Julie Kink, one of the speakers at the dedication ceremony, told the crowd that when she was a little girl, “the sound of a helicopter was the sound of sadness.” Her big brother David was killed when his helicopter crashed barely a month after he arrived in Vietnam. He was 19. She was 8. Whenever a helicopter flew over, Ms. Kink recalled, “My mother would put her hand over her heart and lower her head. Without a word, I knew she was grieving for the son she lost to the skies over Vietnam.”
“I know now what that sound meant to the men who were fighting the war – it was the sound of hope,” Ms.
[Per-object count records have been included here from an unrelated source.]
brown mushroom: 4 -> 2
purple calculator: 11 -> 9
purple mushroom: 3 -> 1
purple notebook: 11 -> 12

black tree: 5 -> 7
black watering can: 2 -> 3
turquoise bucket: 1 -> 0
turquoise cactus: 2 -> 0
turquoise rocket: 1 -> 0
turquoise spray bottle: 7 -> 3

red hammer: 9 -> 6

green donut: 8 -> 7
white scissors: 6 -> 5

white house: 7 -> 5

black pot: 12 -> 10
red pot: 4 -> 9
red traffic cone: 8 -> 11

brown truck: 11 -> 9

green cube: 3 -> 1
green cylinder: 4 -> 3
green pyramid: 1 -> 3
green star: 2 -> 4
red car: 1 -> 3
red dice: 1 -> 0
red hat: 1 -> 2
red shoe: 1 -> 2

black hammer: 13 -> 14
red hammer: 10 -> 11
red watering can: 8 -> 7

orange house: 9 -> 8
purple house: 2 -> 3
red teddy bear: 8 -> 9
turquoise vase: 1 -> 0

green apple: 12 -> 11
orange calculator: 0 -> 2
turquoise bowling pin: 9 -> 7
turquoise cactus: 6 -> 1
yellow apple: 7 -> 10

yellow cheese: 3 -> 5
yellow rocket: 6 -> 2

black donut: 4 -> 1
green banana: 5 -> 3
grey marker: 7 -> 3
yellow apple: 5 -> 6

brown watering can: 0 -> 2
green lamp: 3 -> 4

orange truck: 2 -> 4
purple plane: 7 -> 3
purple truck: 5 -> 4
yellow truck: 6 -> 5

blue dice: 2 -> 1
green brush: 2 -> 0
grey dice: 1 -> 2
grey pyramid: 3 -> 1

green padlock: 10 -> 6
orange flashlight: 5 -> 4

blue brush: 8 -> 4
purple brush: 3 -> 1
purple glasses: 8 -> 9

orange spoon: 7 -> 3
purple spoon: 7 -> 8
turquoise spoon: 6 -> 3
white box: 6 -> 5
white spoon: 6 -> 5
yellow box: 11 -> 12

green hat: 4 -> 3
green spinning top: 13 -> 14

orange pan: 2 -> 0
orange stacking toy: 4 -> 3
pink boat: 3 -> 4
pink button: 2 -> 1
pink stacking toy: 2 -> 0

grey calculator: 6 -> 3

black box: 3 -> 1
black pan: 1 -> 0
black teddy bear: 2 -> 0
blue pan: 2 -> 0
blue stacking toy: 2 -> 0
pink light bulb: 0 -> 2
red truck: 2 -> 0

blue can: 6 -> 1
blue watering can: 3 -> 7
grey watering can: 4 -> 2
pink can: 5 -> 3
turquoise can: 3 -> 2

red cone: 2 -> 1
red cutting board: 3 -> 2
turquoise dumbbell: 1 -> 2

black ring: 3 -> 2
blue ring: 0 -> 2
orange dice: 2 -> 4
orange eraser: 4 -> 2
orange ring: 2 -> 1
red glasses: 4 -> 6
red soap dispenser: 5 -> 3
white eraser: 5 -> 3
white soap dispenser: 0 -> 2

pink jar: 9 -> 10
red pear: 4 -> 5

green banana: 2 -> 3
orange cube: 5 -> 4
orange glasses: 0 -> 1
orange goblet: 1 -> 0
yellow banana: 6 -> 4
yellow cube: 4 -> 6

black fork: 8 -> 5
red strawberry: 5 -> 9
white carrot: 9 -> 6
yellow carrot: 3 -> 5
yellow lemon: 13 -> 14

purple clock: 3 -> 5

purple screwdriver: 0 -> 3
Kink continued. “It meant someone was coming to push back the bad guys, to bring supplies and ammo, to rescue their wounded and eventually to carry them out of hell.”
She added she might never fully appreciate “those of you who were crazy enough to fly around in those wobbly machines–but thank you.”
Minutes later, as the crowd collected on a knoll overlooking the new monument, a flight of four aging Hueys, now retired from military service, flew above the treetops and over the stone with their image emblazoned on it. The distinctive whop, whop, whop of the Hueys’ rotor blades raised all eyes to the sky, as quite a few of the veteran aviators snapped a crisp salute.